La Fondazione, quindi, si propone come piattaforma di connessione tra le eccellenze italiane e il contesto americano, favorendo sinergie tra il tessuto imprenditoriale, sociale e istituzionale attraverso progetti a carattere culturale, educativo e filantropico
L’export italiano continua a crescere: dal 2020 al 2025 ha visto un incremento del 30%. L’ultimo Rapporto di Unioncamere individua 120.876 Pmi italiane che esportano prodotti o servizi all’estero. A queste potrebbero aggiungersene altre 17mila, se adeguatamente supportate, andando ad incrementare il giro d’affari del 2,6-3%.
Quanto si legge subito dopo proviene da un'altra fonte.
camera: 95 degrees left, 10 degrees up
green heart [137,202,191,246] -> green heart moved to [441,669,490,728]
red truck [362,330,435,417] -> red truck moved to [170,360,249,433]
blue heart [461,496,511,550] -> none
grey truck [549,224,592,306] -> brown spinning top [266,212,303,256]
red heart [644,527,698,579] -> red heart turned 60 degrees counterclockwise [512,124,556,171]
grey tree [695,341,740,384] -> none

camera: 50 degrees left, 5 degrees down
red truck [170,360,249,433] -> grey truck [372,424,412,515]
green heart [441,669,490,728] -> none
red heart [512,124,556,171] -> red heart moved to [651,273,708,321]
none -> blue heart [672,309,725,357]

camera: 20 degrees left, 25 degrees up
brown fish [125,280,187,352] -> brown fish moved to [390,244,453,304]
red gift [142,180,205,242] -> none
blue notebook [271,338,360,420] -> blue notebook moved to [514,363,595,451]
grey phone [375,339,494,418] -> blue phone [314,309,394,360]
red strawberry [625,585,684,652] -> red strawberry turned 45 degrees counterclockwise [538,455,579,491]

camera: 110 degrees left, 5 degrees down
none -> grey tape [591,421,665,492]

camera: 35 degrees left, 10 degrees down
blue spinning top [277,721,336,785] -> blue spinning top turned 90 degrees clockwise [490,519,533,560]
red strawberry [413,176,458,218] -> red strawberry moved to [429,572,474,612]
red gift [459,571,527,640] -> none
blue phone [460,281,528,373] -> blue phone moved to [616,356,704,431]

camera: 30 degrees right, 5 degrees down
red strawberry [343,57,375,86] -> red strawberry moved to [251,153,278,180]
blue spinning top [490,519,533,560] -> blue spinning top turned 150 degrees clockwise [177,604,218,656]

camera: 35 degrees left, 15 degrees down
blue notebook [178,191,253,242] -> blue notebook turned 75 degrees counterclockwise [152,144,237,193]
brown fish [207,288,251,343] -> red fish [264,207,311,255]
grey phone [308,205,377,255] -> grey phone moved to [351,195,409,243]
Delle circa 17mila imprese “potenzialmente esportatrici”, in particolare, 11.427 sono considerate “emergenti” in quanto esportano occasionalmente, ma potrebbero consolidare significativamente la propria posizione sui mercati stranieri. Tra le imprese emergenti, 1.600 hanno un rapporto diretto proprio con gli Usa, paese che, per due imprese su tre, rappresenta l’unico mercato di riferimento oltre a quello italiano e determina il 15,7% delle loro esportazioni, per un valore di 87,4 milioni di euro.

Per sbloccare il potenziale inespresso delle aziende italiane verso gli Stati Uniti e rafforzare il legame tra l’Italia e le sue comunità nel mondo nasce la Fondazione Italic US.

La missione di talic·US si articola su due direttrici distinte. Da un lato, supportare gli italiani residenti negli USA e le comunità italo-discendenti, offrendo strumenti informativi, culturali e operativi. Dall’altro, affiancare imprese, professionisti e creativi italiani nel portare oltreoceano i propri progetti, prodotti e competenze, facilitando processi di internazionalizzazione e promozione del Made in Italy autentico.